Fiction is an excellent medium to explore ideas. And so, I bring you Castaway, a short story:
There is one thing I know for certain, and that is that I am not Raymond Burke. I am not forty-three years old. I do not have a son named Merck, who recently dropped out of art school to become a drug peddler. I am not married to my college sweetheart.
As for the other details of my life, those are anybody’s guess. I have no idea of my actual name, the names of my children (or whether I even have any) or my spouse(s) (or whether I even have any). The story of my life, my real life, as near as I can tell, began about two hours ago on a lonely beach in a woefully uninhabited area. An hour before that, I was Raymond Burke, husband of Shannon Burke, father of Merck Burke.

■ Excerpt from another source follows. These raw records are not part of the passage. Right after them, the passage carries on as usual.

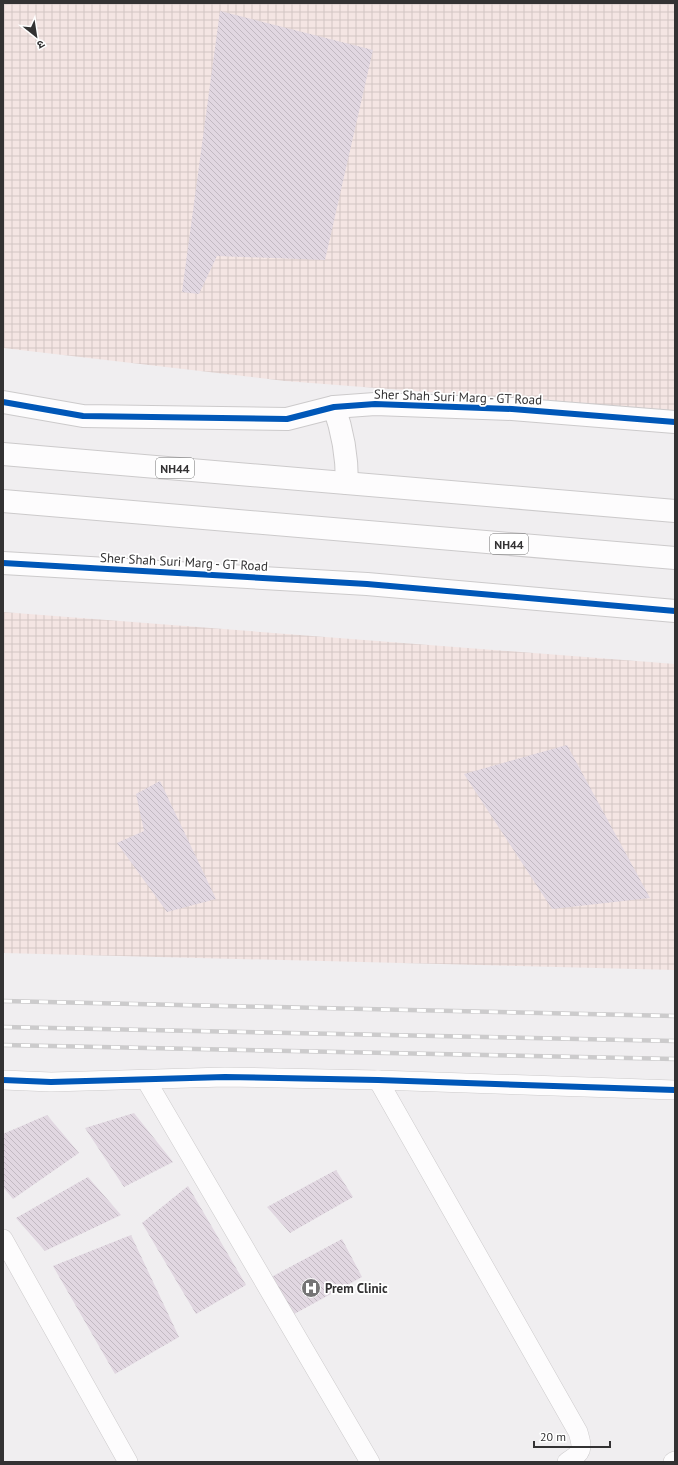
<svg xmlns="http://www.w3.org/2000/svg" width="678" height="1465" font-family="'PT Sans','Noto Sans Devanagari',sans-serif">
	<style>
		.industrial { fill: url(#industrial-grid) }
		.building { fill: url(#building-back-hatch) }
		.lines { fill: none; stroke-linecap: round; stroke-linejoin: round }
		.street-casing { stroke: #cccacb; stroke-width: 20 }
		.secondary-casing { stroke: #cccacb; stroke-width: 24 }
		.highway-casing { stroke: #cccacb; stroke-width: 24 }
		.street { stroke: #fdfcfd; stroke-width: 19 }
		.secondary { stroke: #fdfcfd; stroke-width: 22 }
		.highway { stroke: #fdfcfd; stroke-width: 22 }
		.rail-casing { stroke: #cccbcc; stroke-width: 4.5 }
		.rail { stroke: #fff; stroke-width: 3; stroke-dasharray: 9; stroke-linecap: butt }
		.cycleway-casing { stroke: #fff; stroke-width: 8 }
		.cycleway { stroke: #0057b8; stroke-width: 6 }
		.labels { text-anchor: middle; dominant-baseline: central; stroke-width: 3.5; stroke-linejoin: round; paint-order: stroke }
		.shield { fill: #fff; stroke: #707070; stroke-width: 1 }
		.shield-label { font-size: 12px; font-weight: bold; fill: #333233 }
		.street-label { font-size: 13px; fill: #333233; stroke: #fff }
		.poi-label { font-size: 13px; font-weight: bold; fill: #333233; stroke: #fff; text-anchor: start }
	</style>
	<defs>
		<pattern id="industrial-grid" width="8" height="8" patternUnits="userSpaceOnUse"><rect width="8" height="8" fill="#f4e5e3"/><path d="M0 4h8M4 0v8" fill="none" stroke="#d2c5c3"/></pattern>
		<pattern id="building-back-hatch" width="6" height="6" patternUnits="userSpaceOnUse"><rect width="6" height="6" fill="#e1d7e1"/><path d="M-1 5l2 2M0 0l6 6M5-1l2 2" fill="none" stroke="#c2b9c2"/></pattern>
	</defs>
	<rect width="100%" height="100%" fill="#f0eef0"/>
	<!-- industrial -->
	<g class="industrial">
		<path d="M3,3H675V411L285,381L3,348Z"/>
		<path d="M3,612L675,664V970L3,953Z"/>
	</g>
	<!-- building -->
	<g class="building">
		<path d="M220,11L373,50L325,260L217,256L199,294L182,292Z"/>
		<path d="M567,745L650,898L552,909L464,774Z"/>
		<path d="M160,781L216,899L167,912L117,843L144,831L136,794Z"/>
		<path d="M134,1113L173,1162L124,1187L85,1128Z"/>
		<path d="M47,1115L79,1153L13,1199L3,1187V1134Z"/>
		<path d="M336,1170L353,1197L290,1233L267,1207Z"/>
		<path d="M88,1177L121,1215L45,1251L16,1218Z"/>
		<path d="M188,1186L246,1285L196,1314L142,1223Z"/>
		<path d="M131,1235L179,1337L115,1374L53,1266Z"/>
		<path d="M342,1239L362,1277L285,1319L264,1281Z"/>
	</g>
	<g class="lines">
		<!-- street casing -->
		<g class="street-casing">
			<g id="street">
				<path d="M3,1080L51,1082L225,1077L378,1080L675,1090"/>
				<path d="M146,1080L370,1462"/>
				<path d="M378,1080L578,1432C583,1449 583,1452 567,1462"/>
				<path d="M3,1239L128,1462"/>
				<path d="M673,1462L675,1461"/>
			</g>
		</g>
		<!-- secondary casing -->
		<g class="secondary-casing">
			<g id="secondary">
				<path d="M3,402L83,416L287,419L334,407L375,404L512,409L675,422"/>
				<path d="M3,563L367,584L675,611"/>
			</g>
		</g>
		<!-- highway casing -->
		<g class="highway-casing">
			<g id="highway">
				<path d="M334,407C343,432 347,456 347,483"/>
				<path d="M3,454L675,511"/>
				<path d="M3,501L675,558"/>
			</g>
		</g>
		<!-- street -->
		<use href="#street" class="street"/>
		<!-- secondary -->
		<use href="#secondary" class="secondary"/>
		<!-- highway -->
		<use href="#highway" class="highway"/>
		<!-- rail casing -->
		<g class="rail-casing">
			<g id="rail">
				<path d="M3,1001L675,1016"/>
				<path d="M3,1027L675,1041"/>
				<path d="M3,1045L675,1059"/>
			</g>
		</g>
		<!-- rail -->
		<use href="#rail" class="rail"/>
		<!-- cycleway casing -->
		<g class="cycleway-casing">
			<g id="cycleway">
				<path d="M3,402L83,416L287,419L334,407L375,404L512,409L675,422"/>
				<path d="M3,563L367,584L675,611"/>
				<path d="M3,1080L51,1082L225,1077L378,1080L675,1090"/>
			</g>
		</g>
		<!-- cycleway -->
		<use href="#cycleway" class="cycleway"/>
	</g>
	<!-- icons -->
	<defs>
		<g id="hospital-disc" transform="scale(1)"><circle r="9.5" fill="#757475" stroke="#fff"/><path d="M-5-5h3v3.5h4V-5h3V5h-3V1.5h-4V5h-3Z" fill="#fff"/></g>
	</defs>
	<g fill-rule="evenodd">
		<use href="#hospital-disc" x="311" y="1288"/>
	</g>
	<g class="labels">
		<!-- shield labels -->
		<g class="shield">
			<rect x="156" y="458" width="38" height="20" rx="3"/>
			<rect x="490" y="534" width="38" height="20" rx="3"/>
		</g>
		<g class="shield-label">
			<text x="175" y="468">NH44</text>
			<text x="509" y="544">NH44</text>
		</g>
		<!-- street labels -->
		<g class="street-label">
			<text transform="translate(458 397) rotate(2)">Sher Shah Suri Marg - GT Road</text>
			<text transform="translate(184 562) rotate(3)">Sher Shah Suri Marg - GT Road</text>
		</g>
		<!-- poi labels -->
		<g class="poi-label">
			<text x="325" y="1288">Prem Clinic</text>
		</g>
	</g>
	<!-- border -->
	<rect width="678" height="1465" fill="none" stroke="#333233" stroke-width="8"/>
	<!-- north arrow -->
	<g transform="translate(36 36) rotate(150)" stroke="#ffffff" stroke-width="3" paint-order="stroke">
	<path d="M0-3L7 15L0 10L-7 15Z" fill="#333233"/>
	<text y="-6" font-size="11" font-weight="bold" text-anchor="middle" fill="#333233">उ</text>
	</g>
	<!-- scale -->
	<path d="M534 1441v6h76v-6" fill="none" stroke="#333233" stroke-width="2"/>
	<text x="540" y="1441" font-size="12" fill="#333233" stroke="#ffffff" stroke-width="3" paint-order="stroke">20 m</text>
</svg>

This is what happened: I was driving down the highway, when my car broke down. I pulled over to the shoulder, and after I realized that nobody was going to stop and help me, I attempted to cross the road. I saw the car coming, only briefly, before it hit me.
I thought I was dead. I kept expecting to feel that final blackness close in, that eternal fading to nothing. But, instead, I woke up on this beach, surrounded by the remnants of what appears to be the small plane I was flying. No other survivors. No drivers license in my pocket. No memories of ever flying a plane, no memories of a crash. Just the memories of the Burke life, the life that didn’t happen.
How did this happen? How did I hallucinate forty-three years that didn’t happen? Is this kind of confabulation even possible?
What if I’m not really on the beach? What if the Burke-life was the real one, and I’m in a hallucination now? How can I tell what is real? How can I possibly know?
Why can I hear the beeping of a heart monitor? Why can I hear doctors yelling about hit-and-runs? Why can I see sterile fluorescent hospital lighting rushing by overhead?
Why can I still hear the waves? Why can I still feel the sand?